Comparison with Alternatives:
- pandas: For complex data analysis, cleaning, and manipulation, pandas is often a better choice. It can read/write Excel files (using openpyxl or xlrd/xlwt under the hood) and provides powerful DataFrame operations. If your task involves heavy data transformation, integrate pandas: read into a DataFrame, process, then write back.
- xlwings: If you need to interact with a running Excel instance (e.g., trigger macros, work with specific Excel objects, or need live bidirectional data exchange), xlwings is the go-to. However, it requires Excel to be installed and primarily works on Windows/macOS. openpyxl is purely for file manipulation.

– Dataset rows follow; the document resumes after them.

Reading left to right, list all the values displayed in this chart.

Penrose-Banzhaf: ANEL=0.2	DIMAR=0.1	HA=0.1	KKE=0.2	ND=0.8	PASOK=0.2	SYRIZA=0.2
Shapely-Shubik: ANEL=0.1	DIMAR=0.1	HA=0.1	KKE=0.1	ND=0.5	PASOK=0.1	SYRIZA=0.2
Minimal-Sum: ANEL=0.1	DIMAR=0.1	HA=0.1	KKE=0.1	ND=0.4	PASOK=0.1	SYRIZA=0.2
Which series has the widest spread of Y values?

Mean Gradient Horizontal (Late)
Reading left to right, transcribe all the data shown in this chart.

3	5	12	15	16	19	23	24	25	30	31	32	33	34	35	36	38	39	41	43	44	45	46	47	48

CI/CD Integration: For tasks like automated report generation or data validation, containerize your Python script (e.g., using Docker) and integrate it into your CI/CD pipeline. This ensures a consistent execution environment and can be triggered on schedule or specific events.

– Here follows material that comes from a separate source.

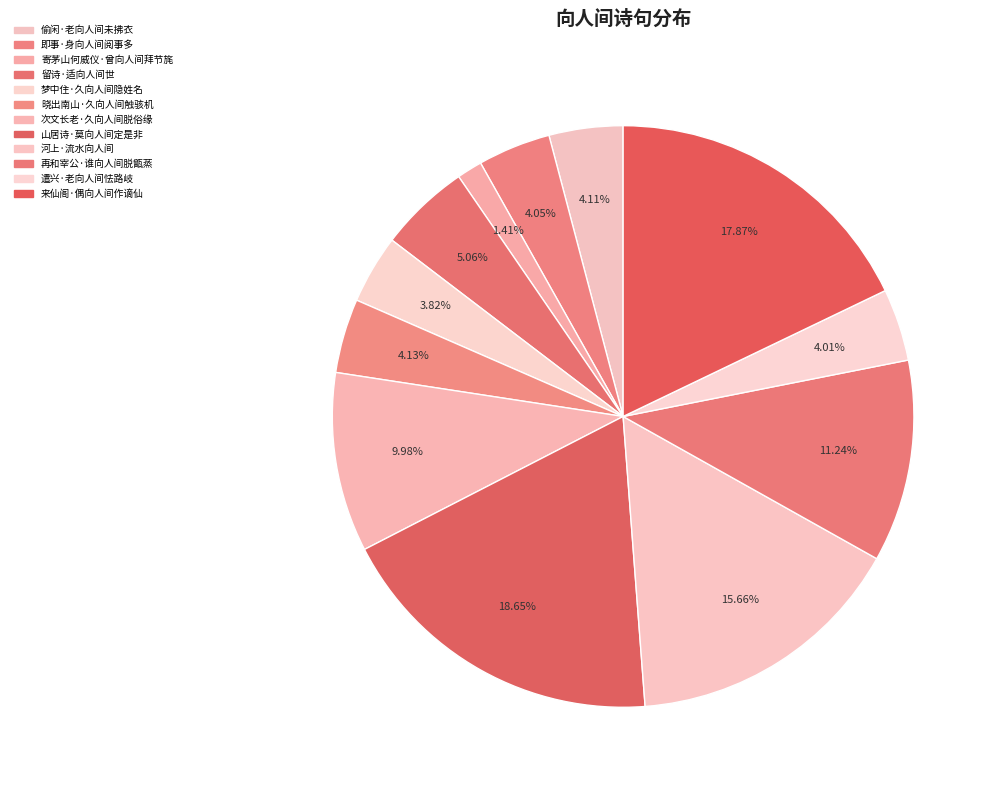

Is 遣兴·老向人间怯路岐 the majority of the pie?

No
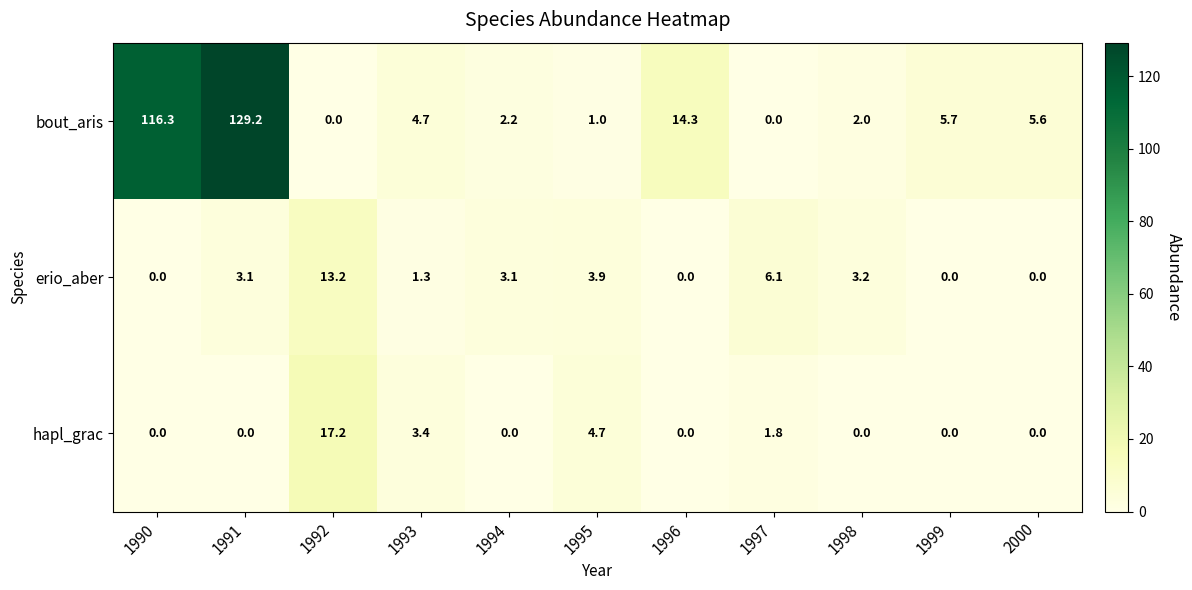

Is it true that hapl_grac equals 11.4 at 1998?

False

For more on this, Check out more Automation Tutorials.

Author’s Final Verdict

As a DevOps engineer, I gravitate towards tools that are efficient, reliable, and platform-agnostic. openpyxl fits this bill perfectly for Excel automation. It’s a pure Python library that allows you to programmatically control every aspect of an .xlsx file without needing Excel installed. For tasks ranging from simple data extraction to generating complex, formatted reports within a server environment or a Kubernetes pod, openpyxl is my default choice. Its read_only and write_only modes make it surprisingly capable even for very large datasets, provided you understand its memory management. While pandas might be more suitable for heavy analytical workloads, openpyxl is the precise instrument for direct, programmatic manipulation of Excel file content and structure. Master it, and you’ll automate away a significant chunk of manual data overhead.